[Material to process]

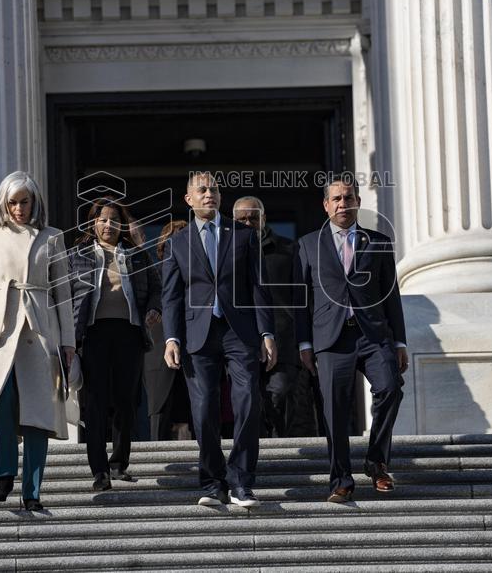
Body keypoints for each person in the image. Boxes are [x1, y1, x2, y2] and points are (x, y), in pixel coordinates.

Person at [0, 171, 76, 512]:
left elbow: (63, 295)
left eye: (24, 201)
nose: (19, 208)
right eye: (12, 202)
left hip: (40, 331)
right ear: (3, 203)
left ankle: (33, 491)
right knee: (0, 403)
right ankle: (4, 473)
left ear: (34, 201)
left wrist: (67, 342)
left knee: (38, 414)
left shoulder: (52, 238)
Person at [161, 172, 277, 508]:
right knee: (203, 409)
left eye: (213, 189)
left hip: (239, 332)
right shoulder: (177, 243)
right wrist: (171, 338)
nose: (209, 193)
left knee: (248, 402)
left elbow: (259, 287)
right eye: (202, 190)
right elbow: (171, 297)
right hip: (198, 334)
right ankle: (212, 483)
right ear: (189, 200)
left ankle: (241, 481)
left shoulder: (243, 235)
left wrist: (267, 333)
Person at [294, 173, 409, 503]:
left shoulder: (379, 242)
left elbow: (392, 297)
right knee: (335, 410)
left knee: (390, 388)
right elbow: (302, 300)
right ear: (326, 205)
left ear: (358, 201)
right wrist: (304, 343)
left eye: (349, 197)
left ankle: (376, 462)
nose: (344, 203)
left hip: (373, 335)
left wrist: (399, 342)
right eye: (337, 199)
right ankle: (341, 480)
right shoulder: (306, 245)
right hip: (330, 339)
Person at [70, 198, 161, 491]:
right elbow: (65, 292)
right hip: (93, 334)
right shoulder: (78, 254)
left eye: (113, 220)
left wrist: (154, 308)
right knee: (95, 403)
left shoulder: (136, 254)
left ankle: (119, 463)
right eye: (102, 219)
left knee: (125, 400)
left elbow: (156, 287)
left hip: (129, 333)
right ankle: (99, 471)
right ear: (93, 223)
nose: (108, 225)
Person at [231, 196, 299, 437]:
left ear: (264, 218)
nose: (248, 222)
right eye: (242, 219)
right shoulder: (225, 253)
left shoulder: (289, 250)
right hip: (241, 340)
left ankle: (280, 452)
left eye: (253, 217)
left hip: (282, 336)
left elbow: (303, 297)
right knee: (250, 400)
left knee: (278, 394)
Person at [143, 220, 192, 441]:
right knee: (159, 415)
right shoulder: (152, 274)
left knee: (199, 411)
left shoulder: (204, 277)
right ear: (164, 245)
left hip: (196, 350)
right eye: (175, 237)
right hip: (158, 353)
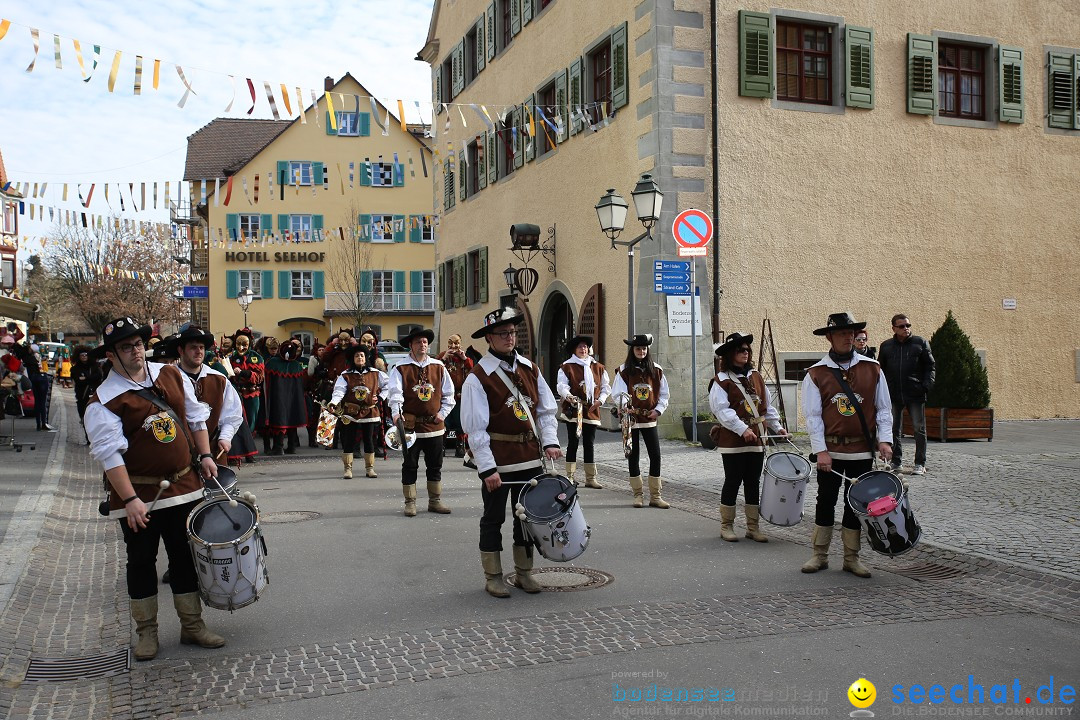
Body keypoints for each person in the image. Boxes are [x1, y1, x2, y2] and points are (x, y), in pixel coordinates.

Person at [83, 317, 225, 661]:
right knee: (142, 561)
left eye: (138, 344)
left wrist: (205, 455)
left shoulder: (169, 373)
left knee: (183, 557)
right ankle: (146, 632)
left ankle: (192, 626)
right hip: (139, 497)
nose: (136, 351)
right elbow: (109, 455)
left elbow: (194, 418)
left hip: (184, 484)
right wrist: (130, 499)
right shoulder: (103, 400)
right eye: (126, 347)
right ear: (111, 355)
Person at [460, 307, 562, 597]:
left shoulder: (530, 369)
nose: (509, 337)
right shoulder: (478, 377)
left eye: (513, 332)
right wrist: (488, 469)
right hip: (499, 460)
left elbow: (546, 411)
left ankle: (524, 573)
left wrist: (551, 442)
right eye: (503, 333)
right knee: (493, 518)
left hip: (530, 456)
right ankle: (493, 576)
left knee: (526, 518)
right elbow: (476, 429)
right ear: (490, 338)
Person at [800, 312, 893, 579]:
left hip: (862, 450)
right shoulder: (816, 373)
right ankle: (819, 554)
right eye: (842, 333)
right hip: (831, 450)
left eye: (851, 332)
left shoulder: (872, 368)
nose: (848, 337)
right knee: (825, 500)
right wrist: (821, 451)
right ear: (829, 337)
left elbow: (884, 409)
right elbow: (813, 417)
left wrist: (884, 440)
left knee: (857, 503)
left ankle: (852, 558)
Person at [708, 332, 788, 541]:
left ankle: (753, 527)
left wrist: (777, 428)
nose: (745, 353)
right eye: (740, 350)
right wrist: (742, 429)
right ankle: (727, 526)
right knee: (733, 480)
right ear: (730, 354)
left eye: (747, 350)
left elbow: (766, 407)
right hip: (734, 439)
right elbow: (722, 411)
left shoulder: (756, 376)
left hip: (758, 437)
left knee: (753, 481)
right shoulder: (721, 380)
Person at [387, 328, 455, 516]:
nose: (422, 345)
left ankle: (435, 501)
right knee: (410, 465)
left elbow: (449, 395)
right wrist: (396, 415)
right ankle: (410, 502)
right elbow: (395, 395)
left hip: (434, 426)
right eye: (418, 342)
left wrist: (442, 413)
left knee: (435, 465)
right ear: (411, 345)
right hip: (411, 427)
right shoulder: (401, 368)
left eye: (425, 342)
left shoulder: (438, 366)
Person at [610, 334, 671, 508]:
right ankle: (638, 495)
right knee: (633, 455)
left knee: (655, 455)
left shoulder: (657, 370)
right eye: (638, 349)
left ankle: (655, 496)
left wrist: (658, 410)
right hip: (632, 419)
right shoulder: (624, 370)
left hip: (650, 418)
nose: (641, 351)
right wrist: (624, 406)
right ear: (632, 350)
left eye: (644, 348)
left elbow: (664, 393)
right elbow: (618, 394)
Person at [878, 314, 935, 476]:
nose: (906, 329)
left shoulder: (920, 343)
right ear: (894, 328)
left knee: (919, 428)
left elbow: (930, 366)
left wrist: (926, 385)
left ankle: (920, 463)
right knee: (894, 428)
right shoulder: (886, 346)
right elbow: (880, 370)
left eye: (908, 325)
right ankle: (896, 461)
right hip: (893, 393)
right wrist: (882, 391)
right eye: (902, 326)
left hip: (915, 392)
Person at [556, 335, 610, 489]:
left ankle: (590, 478)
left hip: (591, 409)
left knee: (589, 443)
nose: (583, 349)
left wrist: (601, 400)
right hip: (574, 409)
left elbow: (606, 387)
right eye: (580, 347)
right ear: (575, 349)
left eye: (585, 347)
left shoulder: (598, 367)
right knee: (573, 443)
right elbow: (561, 386)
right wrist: (570, 397)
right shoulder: (567, 366)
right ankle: (570, 477)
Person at [330, 345, 389, 478]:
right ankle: (348, 469)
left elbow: (388, 385)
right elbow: (339, 390)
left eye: (362, 355)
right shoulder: (346, 375)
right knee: (349, 440)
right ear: (353, 358)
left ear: (366, 357)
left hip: (369, 411)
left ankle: (370, 468)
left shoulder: (375, 373)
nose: (360, 358)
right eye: (357, 356)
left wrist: (380, 397)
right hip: (350, 411)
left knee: (369, 440)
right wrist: (334, 402)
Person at [264, 337, 308, 454]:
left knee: (280, 419)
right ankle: (291, 446)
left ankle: (279, 447)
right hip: (293, 398)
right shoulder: (297, 365)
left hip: (278, 396)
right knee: (291, 420)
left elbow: (267, 381)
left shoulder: (272, 363)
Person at [437, 333, 474, 458]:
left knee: (460, 422)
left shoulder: (464, 358)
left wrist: (465, 359)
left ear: (460, 343)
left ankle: (460, 446)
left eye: (456, 343)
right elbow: (434, 371)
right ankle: (441, 447)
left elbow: (473, 372)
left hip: (459, 396)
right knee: (444, 421)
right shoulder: (441, 357)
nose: (453, 346)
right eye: (451, 342)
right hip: (444, 397)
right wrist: (444, 359)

[/Material to process]

**Task brief:**
When you transcribe the entries, reproduce each line exactly and skip any picture.

**Finished exercise:**
Body keypoints for each person in the image. Boxes are [x1, y1, x2, y2] and points are (x, y), in pixel coordinates.

Person at [0, 171, 76, 512]:
left elbow: (63, 295)
left eye: (24, 201)
nose: (19, 208)
right eye: (12, 202)
left hip: (40, 331)
right ear: (3, 203)
left ankle: (33, 491)
right knee: (0, 403)
right ankle: (4, 473)
left ear: (34, 201)
left wrist: (67, 342)
left knee: (38, 414)
left shoulder: (52, 238)
Person at [161, 172, 277, 508]:
right knee: (203, 409)
left eye: (213, 189)
left hip: (239, 332)
right shoulder: (177, 243)
right wrist: (171, 338)
nose: (209, 193)
left knee: (248, 402)
left elbow: (259, 287)
right eye: (202, 190)
right elbow: (171, 297)
right hip: (198, 334)
right ankle: (212, 483)
right ear: (189, 200)
left ankle: (241, 481)
left shoulder: (243, 235)
left wrist: (267, 333)
Person at [294, 173, 409, 503]:
left shoulder: (379, 242)
left elbow: (392, 297)
right knee: (335, 410)
left knee: (390, 388)
right elbow: (302, 300)
right ear: (326, 205)
left ear: (358, 201)
right wrist: (304, 343)
left eye: (349, 197)
left ankle: (376, 462)
nose: (344, 203)
left hip: (373, 335)
left wrist: (399, 342)
right eye: (337, 199)
right ankle: (341, 480)
right shoulder: (306, 245)
right hip: (330, 339)
Person at [70, 198, 161, 491]:
right elbow: (65, 292)
right hip: (93, 334)
right shoulder: (78, 254)
left eye: (113, 220)
left wrist: (154, 308)
right knee: (95, 403)
left shoulder: (136, 254)
left ankle: (119, 463)
right eye: (102, 219)
left knee: (125, 400)
left elbow: (156, 287)
left hip: (129, 333)
right ankle: (99, 471)
right ear: (93, 223)
nose: (108, 225)
Person at [231, 196, 299, 437]:
left ear: (264, 218)
nose: (248, 222)
right eye: (242, 219)
right shoulder: (225, 253)
left shoulder: (289, 250)
right hip: (241, 340)
left ankle: (280, 452)
left eye: (253, 217)
left hip: (282, 336)
left elbow: (303, 297)
right knee: (250, 400)
left knee: (278, 394)
Person at [143, 220, 192, 441]:
right knee: (159, 415)
right shoulder: (152, 274)
left knee: (199, 411)
left shoulder: (204, 277)
right ear: (164, 245)
left hip: (196, 350)
right eye: (175, 237)
right hip: (158, 353)
Body keypoints for each person in the image. Boxes are [x1, y1, x2, y2] and points are (x, y), in pixel coordinates.

Person at [83, 317, 225, 661]:
right knee: (142, 561)
left eye: (138, 344)
left wrist: (205, 455)
left shoulder: (169, 373)
left knee: (183, 557)
right ankle: (146, 632)
left ankle: (192, 626)
right hip: (139, 497)
nose: (136, 351)
right elbow: (109, 455)
left elbow: (194, 418)
left hip: (184, 484)
right wrist: (130, 499)
right shoulder: (103, 400)
right eye: (126, 347)
right ear: (111, 355)
Person at [460, 307, 562, 597]:
left shoulder: (530, 369)
nose: (509, 337)
right shoulder: (478, 377)
left eye: (513, 332)
right wrist: (488, 469)
right hip: (499, 460)
left elbow: (546, 411)
left ankle: (524, 573)
left wrist: (551, 442)
right eye: (503, 333)
right knee: (493, 518)
left hip: (530, 456)
right ankle: (493, 576)
left knee: (526, 518)
right elbow: (476, 429)
right ear: (490, 338)
Person at [800, 312, 893, 579]:
left hip: (862, 450)
right shoulder: (816, 373)
right ankle: (819, 554)
right eye: (842, 333)
right hip: (831, 450)
left eye: (851, 332)
left shoulder: (872, 368)
nose: (848, 337)
right knee: (825, 500)
right wrist: (821, 451)
right ear: (829, 337)
left elbow: (884, 409)
right elbow: (813, 417)
left wrist: (884, 440)
left knee: (857, 503)
left ankle: (852, 558)
Person at [708, 332, 788, 541]:
left ankle: (753, 527)
left wrist: (777, 428)
nose: (745, 353)
right eye: (740, 350)
right wrist: (742, 429)
right ankle: (727, 526)
right knee: (733, 480)
right ear: (730, 354)
left eye: (747, 350)
left elbow: (766, 407)
right hip: (734, 439)
right elbow: (722, 411)
left shoulder: (756, 376)
left hip: (758, 437)
left knee: (753, 481)
right shoulder: (721, 380)
Person at [387, 328, 455, 516]:
nose: (422, 345)
left ankle: (435, 501)
right knee: (410, 465)
left elbow: (449, 395)
right wrist: (396, 415)
right ankle: (410, 502)
right elbow: (395, 395)
left hip: (434, 426)
right eye: (418, 342)
left wrist: (442, 413)
left knee: (435, 465)
right ear: (411, 345)
right hip: (411, 427)
right shoulder: (401, 368)
left eye: (425, 342)
left shoulder: (438, 366)
Person at [610, 334, 671, 508]:
right ankle: (638, 495)
right knee: (633, 455)
left knee: (655, 455)
left shoulder: (657, 370)
right eye: (638, 349)
left ankle: (655, 496)
left wrist: (658, 410)
right hip: (632, 419)
right shoulder: (624, 370)
left hip: (650, 418)
nose: (641, 351)
right wrist: (624, 406)
right ear: (632, 350)
left eye: (644, 348)
left elbow: (664, 393)
right elbow: (618, 394)
Person at [878, 314, 935, 476]:
nose: (906, 329)
left shoulder: (920, 343)
right ear: (894, 328)
left knee: (919, 428)
left elbow: (930, 366)
left wrist: (926, 385)
left ankle: (920, 463)
right knee: (894, 428)
right shoulder: (886, 346)
right elbow: (880, 370)
left eye: (908, 325)
right ankle: (896, 461)
right hip: (893, 393)
right wrist: (882, 391)
right eye: (902, 326)
left hip: (915, 392)
Person at [556, 335, 610, 489]:
left ankle: (590, 478)
left hip: (591, 409)
left knee: (589, 443)
nose: (583, 349)
left wrist: (601, 400)
right hip: (574, 409)
left elbow: (606, 387)
right eye: (580, 347)
right ear: (575, 349)
left eye: (585, 347)
left shoulder: (598, 367)
right knee: (573, 443)
right elbow: (561, 386)
right wrist: (570, 397)
right shoulder: (567, 366)
right ankle: (570, 477)
Person at [330, 345, 389, 478]:
right ankle: (348, 469)
left elbow: (388, 385)
right elbow: (339, 390)
left eye: (362, 355)
right shoulder: (346, 375)
right knee: (349, 440)
right ear: (353, 358)
left ear: (366, 357)
left hip: (369, 411)
left ankle: (370, 468)
left shoulder: (375, 373)
nose: (360, 358)
right eye: (357, 356)
left wrist: (380, 397)
right hip: (350, 411)
left knee: (369, 440)
right wrist: (334, 402)
Person at [264, 337, 308, 454]:
left knee: (280, 419)
right ankle: (291, 446)
left ankle: (279, 447)
right hip: (293, 398)
right shoulder: (297, 365)
left hip: (278, 396)
right knee: (291, 420)
left elbow: (267, 381)
left shoulder: (272, 363)
Person at [437, 333, 474, 458]:
left knee: (460, 422)
left shoulder: (464, 358)
left wrist: (465, 359)
left ear: (460, 343)
left ankle: (460, 446)
left eye: (456, 343)
right elbow: (434, 371)
right ankle: (441, 447)
left elbow: (473, 372)
left hip: (459, 396)
right knee: (444, 421)
right shoulder: (441, 357)
nose: (453, 346)
right eye: (451, 342)
right hip: (444, 397)
right wrist: (444, 359)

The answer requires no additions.